Pour Le Rossignol, Lepage a fait vider la fosse d’orchestre pour y déverser 70 000 litres d’eau. Les chanteurs manipulent eux-mêmes les marionnettes d’eau du Vietnam. On les voit dans le bassin, le buste à l’air, en train de pousser des barques, avec d’autres marionnettes costumées de l’Asie orientale sur les barques. Il y a des dragons d’eau, un voilier surmonté d’un superbe oiseau mythologique, de la brume artificielle… La plus belle scène, c’est lorsque la Mort apparaît. L’empereur de Chine, qui n’a pas su reconnaître le chant d’un rossignol (il lui a préféré un oiseau mécanique), se meurt. Imaginez le roi, dans son lit, pris de convulsions.

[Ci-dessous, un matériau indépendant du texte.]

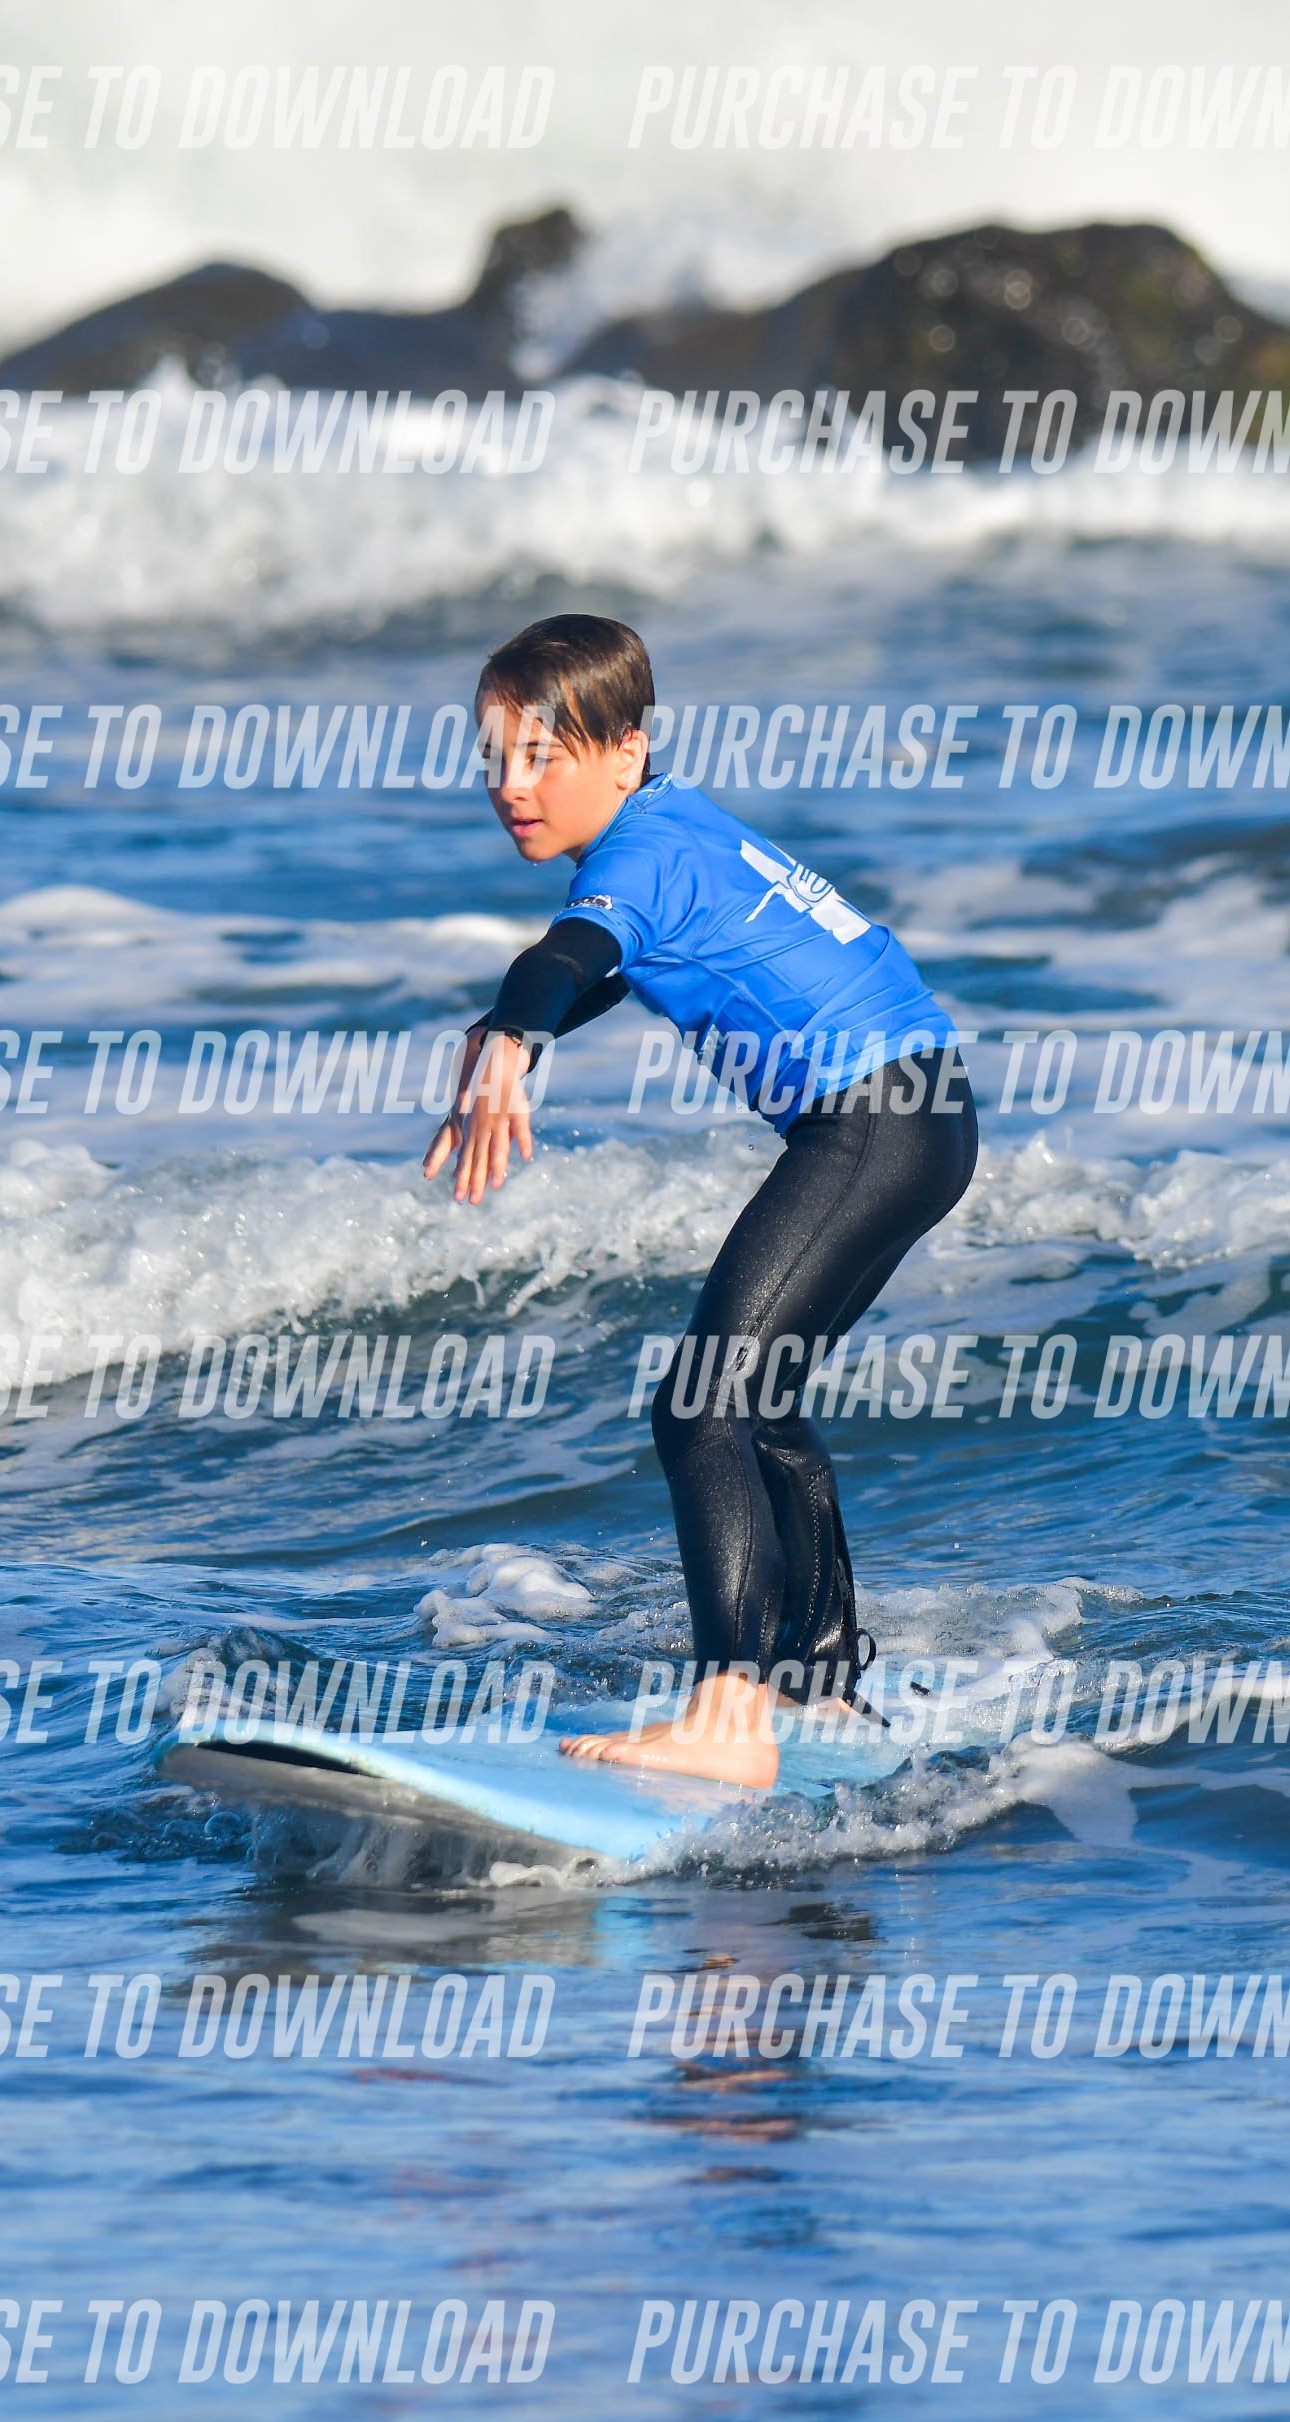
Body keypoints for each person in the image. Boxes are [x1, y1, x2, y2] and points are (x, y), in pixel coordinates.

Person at [425, 614, 976, 1788]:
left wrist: (516, 1028)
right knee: (757, 1402)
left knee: (701, 1405)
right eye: (494, 757)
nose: (510, 786)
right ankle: (816, 1676)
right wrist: (510, 1033)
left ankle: (728, 1716)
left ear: (624, 750)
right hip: (921, 1115)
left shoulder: (632, 861)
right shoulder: (673, 826)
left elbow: (564, 960)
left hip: (871, 1119)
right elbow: (608, 964)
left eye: (541, 756)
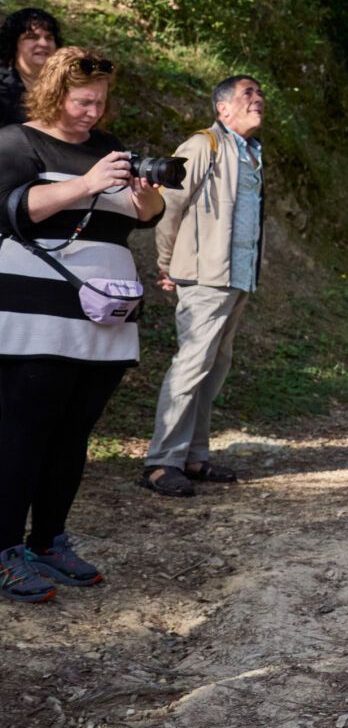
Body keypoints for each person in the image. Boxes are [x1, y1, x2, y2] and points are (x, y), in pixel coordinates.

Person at [0, 47, 162, 601]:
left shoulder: (110, 149)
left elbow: (141, 219)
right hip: (33, 314)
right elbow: (11, 210)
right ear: (54, 93)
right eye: (82, 100)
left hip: (106, 315)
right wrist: (86, 182)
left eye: (100, 102)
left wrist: (146, 198)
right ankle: (4, 552)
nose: (94, 112)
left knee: (72, 434)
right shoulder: (17, 142)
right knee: (22, 433)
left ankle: (48, 541)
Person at [141, 75, 267, 498]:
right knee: (192, 365)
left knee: (213, 368)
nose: (258, 100)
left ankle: (193, 456)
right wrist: (166, 264)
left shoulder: (250, 152)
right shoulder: (203, 146)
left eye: (259, 93)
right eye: (248, 94)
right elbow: (167, 204)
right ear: (222, 109)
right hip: (203, 275)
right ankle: (162, 462)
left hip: (236, 277)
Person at [0, 8, 63, 128]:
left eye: (49, 38)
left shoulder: (66, 85)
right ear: (14, 44)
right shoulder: (2, 87)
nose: (44, 44)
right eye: (32, 37)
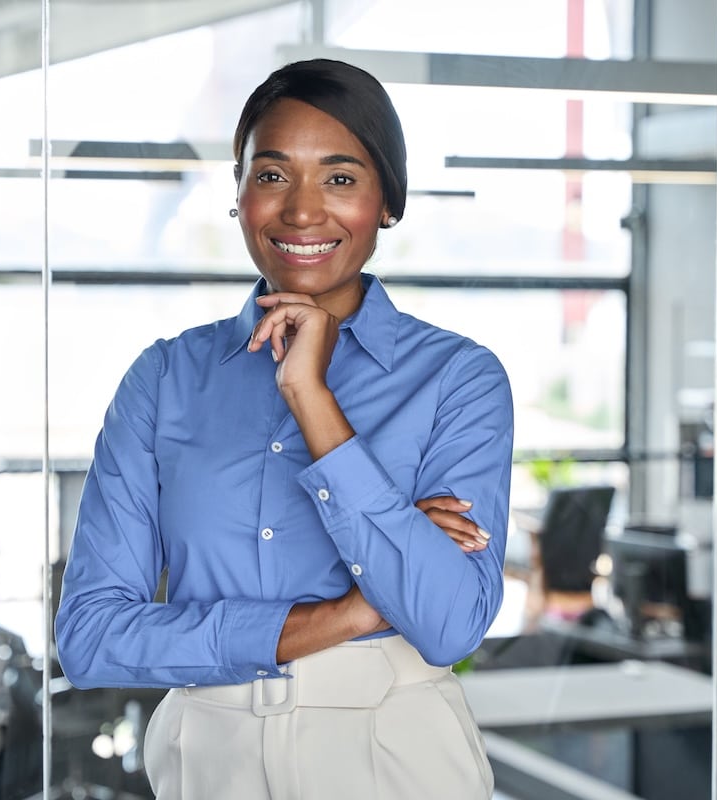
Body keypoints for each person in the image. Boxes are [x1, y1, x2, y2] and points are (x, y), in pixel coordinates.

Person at [55, 58, 514, 800]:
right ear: (237, 198)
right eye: (271, 176)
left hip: (396, 752)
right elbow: (91, 638)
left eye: (340, 178)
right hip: (208, 757)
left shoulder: (458, 379)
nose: (302, 212)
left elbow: (451, 623)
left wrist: (310, 395)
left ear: (387, 202)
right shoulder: (166, 379)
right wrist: (351, 610)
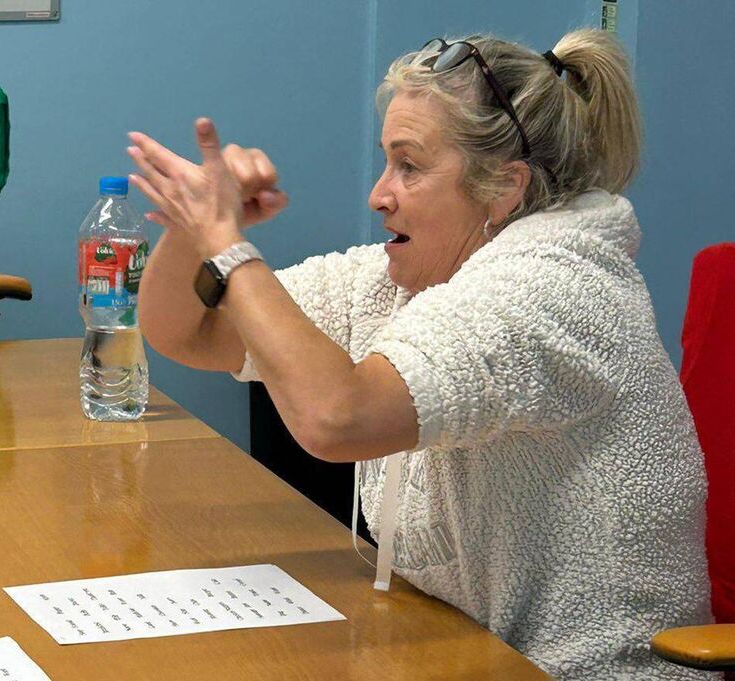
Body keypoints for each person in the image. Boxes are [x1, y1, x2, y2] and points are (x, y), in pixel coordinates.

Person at [128, 29, 713, 680]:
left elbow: (336, 418)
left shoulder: (554, 287)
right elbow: (187, 331)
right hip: (463, 653)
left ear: (502, 187)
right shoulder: (411, 277)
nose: (379, 195)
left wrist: (228, 245)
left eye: (408, 165)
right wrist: (195, 229)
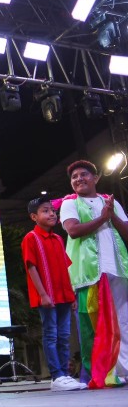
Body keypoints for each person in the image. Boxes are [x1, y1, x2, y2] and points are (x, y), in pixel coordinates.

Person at [59, 160, 128, 389]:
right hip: (89, 273)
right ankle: (98, 373)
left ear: (96, 178)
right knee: (93, 325)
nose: (79, 179)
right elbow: (73, 230)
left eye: (84, 174)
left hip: (118, 269)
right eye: (74, 177)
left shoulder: (110, 202)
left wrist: (111, 215)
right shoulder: (70, 203)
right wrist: (102, 218)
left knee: (123, 321)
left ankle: (123, 371)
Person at [22, 194, 86, 392]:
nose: (52, 214)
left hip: (64, 295)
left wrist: (71, 294)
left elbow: (65, 268)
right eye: (46, 211)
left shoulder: (58, 238)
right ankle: (56, 375)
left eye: (53, 210)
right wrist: (43, 294)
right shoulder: (31, 238)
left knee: (64, 336)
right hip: (47, 296)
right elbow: (31, 267)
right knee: (51, 335)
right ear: (34, 217)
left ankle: (65, 375)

Des ombres surgissent des eaux – des figurants en combinaison noire font tanguer une bâche. Le lit se transforme en squelette; les membres du squelette se défont peu à peu et une grande tête de Mort apparaît à la tête du lit. Le souverain est effrayé, mais le chant du rossignol le rassure et le ramène à la vie.

Un voyage dans les entrailles de l’âme. Une perle qu’animent le Chœur de l’Opéra de Lyon (sur la scène) et Olga Peretyatko en Rossignol, prodigieuse soprano colorature. Son chant limpide et ardent inonde la salle. Grand chef d’opéra, Kazushi Ono joue sur les textures scintillantes et moirées de la partition. Il fait ressortir les parentés avec L’Oiseau de feu et Le Sacre du printemps (les passages plus âpres), écrits à la même période. Il n’y a rien de spectaculaire, ici, mais plutôt un retour aux sources qui ressuscite – tout en modernisant – une sagesse d’antan.